Is it worse to be the person fighting breast cancer or the person who loves someone fighting breast cancer?
Having been on both sides, I’m not so sure.
Obviously, going through treatment is miserable and getting in touch with your mortality is scary. There’s no feeling quite like the helplessness you experience watching someone you love get sicker and sicker, though.
- You want to send a little something to make her day brighter, but you don’t know what to choose.
- You’d love to help her with a task that she needs done, but how can you know what that is?
- You want to stop by for a visit or send a note, but you don’t want to bother her, and you’re terrified of saying the wrong thing.
As I said, I was a patient myself. I’m here to tell you all about what gifts I loved, what people did that was helpful, and want to be sure you say (or don’t say!)
If you’re wondering how to help a friend with breast cancer, you’ll find the answer here.
How to Help a Friend with Breast Cancer
Get her something nice:
- If she can receive flowers, send her a bunch. Be sure to check, because if her immune system is too weak, flowers are a health risk that isn’t allowed.

STUDY MATERIAL:
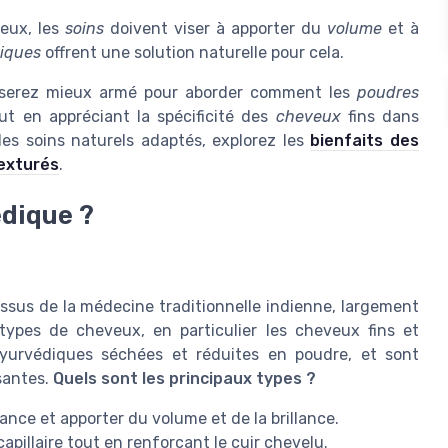
eux, les
soins
doivent viser à apporter du
volume
et à
diques
offrent une solution naturelle pour cela.
 serez mieux armé pour aborder comment les
poudres
t en appréciant la spécificité des
cheveux
fins dans
r les soins naturels adaptés, explorez les
bienfaits des
texturés
.
édique ?
ssus de la médecine traditionnelle indienne, largement
 types de cheveux, en particulier les cheveux fins et
ayurvédiques séchées et réduites en poudre, et sont
isantes.
Quels sont les principaux types ?
ance et apporter du volume et de la brillance.
 capillaire tout en renforçant le cuir chevelu.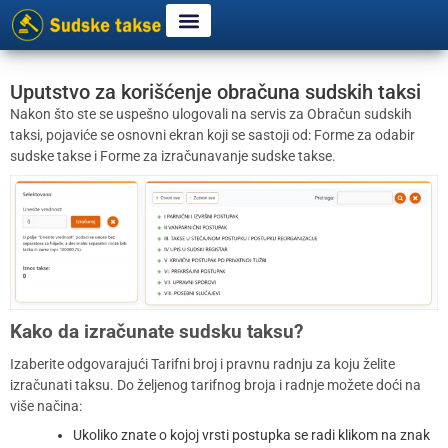
Uputstvo za korišćenje obračuna sudskih taksi
Nakon što ste se uspešno ulogovali na servis za Obračun sudskih
taksi, pojaviće se osnovni ekran koji se sastoji od: Forme za odabir
sudske takse i Forme za izračunavanje sudske takse.
Kako da izračunate sudsku taksu?
Izaberite odgovarajući Tarifni broj i pravnu radnju za koju želite
izračunati taksu. Do željenog tarifnog broja i radnje možete doći na
više načina:
Ukoliko znate o kojoj vrsti postupka se radi klikom na znak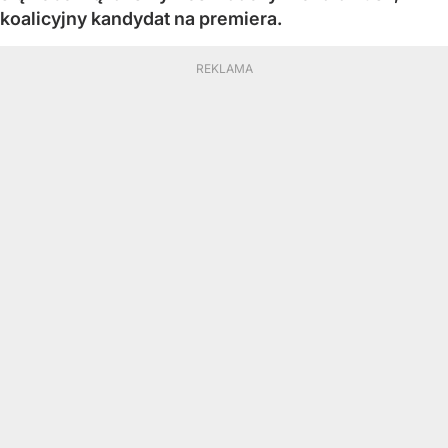
koalicyjny kandydat na premiera.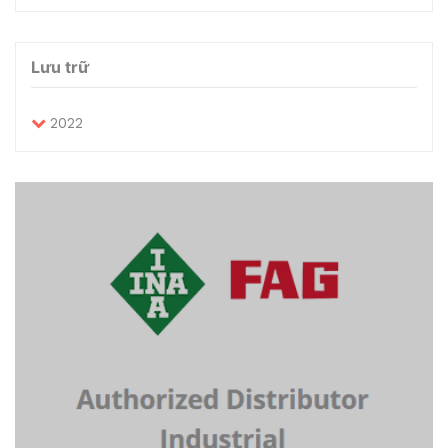
Lưu trữ
2022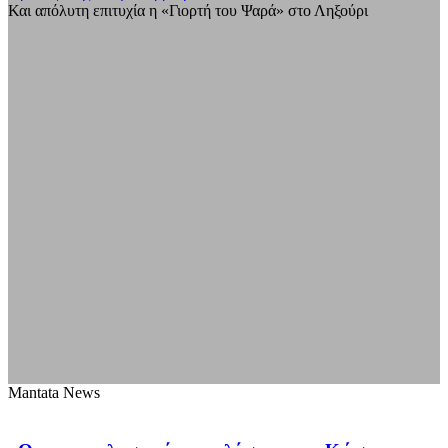
Και απόλυτη επιτυχία η «Γιορτή του Ψαρά» στο Ληξούρι
Mantata News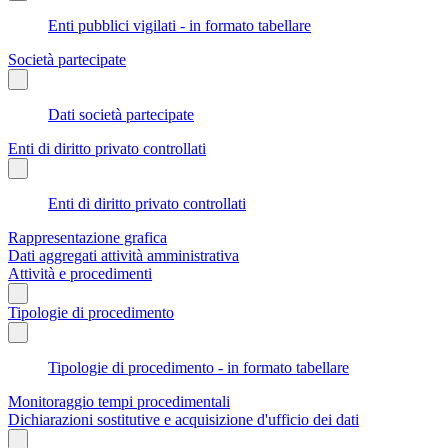
Enti pubblici vigilati - in formato tabellare
Società partecipate
Dati società partecipate
Enti di diritto privato controllati
Enti di diritto privato controllati
Rappresentazione grafica
Dati aggregati attività amministrativa
Attività e procedimenti
Tipologie di procedimento
Tipologie di procedimento - in formato tabellare
Monitoraggio tempi procedimentali
Dichiarazioni sostitutive e acquisizione d'ufficio dei dati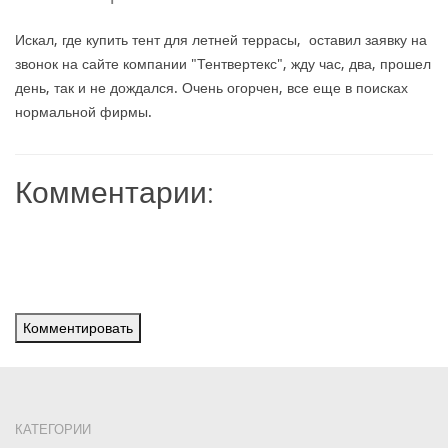
Искал, где купить тент для летней террасы, оставил заявку на
звонок на сайте компании "Тентвертекс", жду час, два, прошел
день, так и не дождался. Очень огорчен, все еще в поисках
нормальной фирмы.
Комментарии:
Комментировать
КАТЕГОРИИ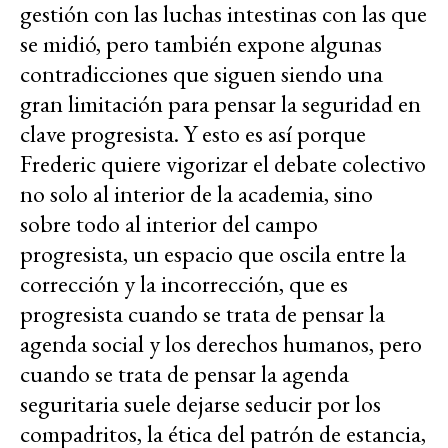
gestión con las luchas intestinas con las que
se midió, pero también expone algunas
contradicciones que siguen siendo una
gran limitación para pensar la seguridad en
clave progresista. Y esto es así porque
Frederic quiere vigorizar el debate colectivo
no solo al interior de la academia, sino
sobre todo al interior del campo
progresista, un espacio que oscila entre la
corrección y la incorrección, que es
progresista cuando se trata de pensar la
agenda social y los derechos humanos, pero
cuando se trata de pensar la agenda
seguritaria suele dejarse seducir por los
compadritos, la ética del patrón de estancia,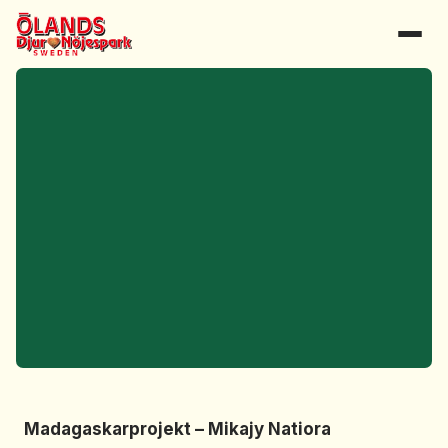
Madagaskarprojekt – Mikajy Natiora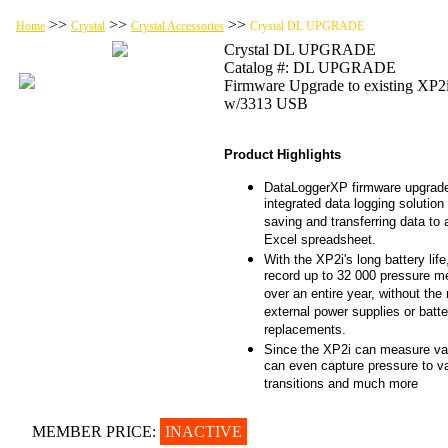
>>
>>
>>
Home
Crystal
Crystal Accessories
Crystal DL UPGRADE
Crystal DL UPGRADE
Catalog #: DL UPGRADE
Firmware Upgrade to existing XP2
w/3313 USB
Product Highlights
DataLoggerXP firmware upgrade
integrated data logging solution 
saving and transferring data to 
Excel spreadsheet.
With the XP2i's long battery lif
record up to 32 000 pressure 
over an entire year, without the
external power supplies or batte
replacements.
Since the XP2i can measure v
can even capture pressure to 
transitions and much more
MEMBER PRICE:
INACTIVE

PROBLEM REQUIREMENTS:
Decide whether each statement agrees with the text on helping a friend with breast cancer, and answer yes or no for each. Support each answer with the deciding words quoted from the text.
(a) The writer has had breast cancer.
(b) The writer is certain that being the patient is worse than loving someone who is the patient.
(c) Sending flowers is safe for every patient.

WRITTEN RESPONSE:
(a) Yes: "As I said, I was a patient myself."
(b) No: "Having been on both sides, I’m not so sure."
(c) No: "if her immune system is too weak, flowers are a health risk that isn’t allowed."